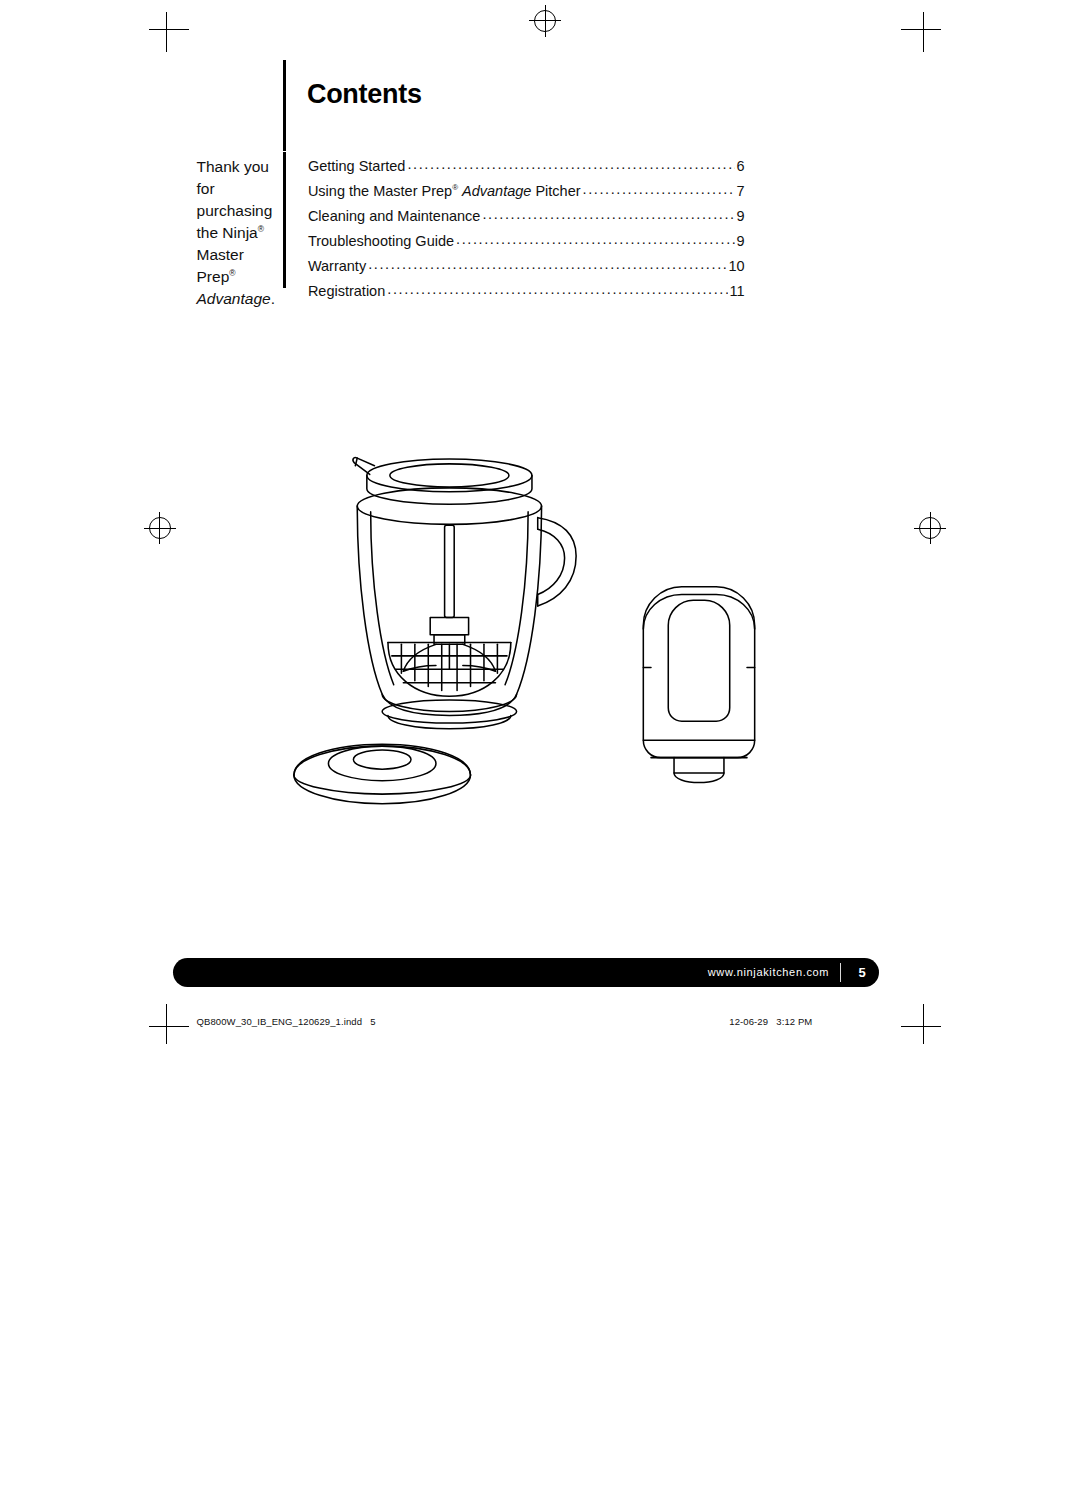Contents
Thank you for purchasing the Ninja® Master Prep® Advantage.
Getting Started ................................................................................... 6
Using the Master Prep® Advantage Pitcher ................................................................................... 7
Cleaning and Maintenance ................................................................................... 9
Troubleshooting Guide ................................................................................... 9
Warranty ................................................................................... 10
Registration ................................................................................... 11
www.ninjakitchen.com
5
QB800W_30_IB_ENG_120629_1.indd 5 12-06-29 3:12 PM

------------------------------------------------

▸ **THE TASK**
Once the line containing "Using the Master" is found in the listing above, set down that line and every line after it, exactly.

▸ **TASK ANSWER**
Using the Master Prep® Advantage Pitcher ................................................................................... 7
Cleaning and Maintenance ................................................................................... 9
Troubleshooting Guide ................................................................................... 9
Warranty ................................................................................... 10
Registration ................................................................................... 11
www.ninjakitchen.com
5
QB800W_30_IB_ENG_120629_1.indd 5 12-06-29 3:12 PM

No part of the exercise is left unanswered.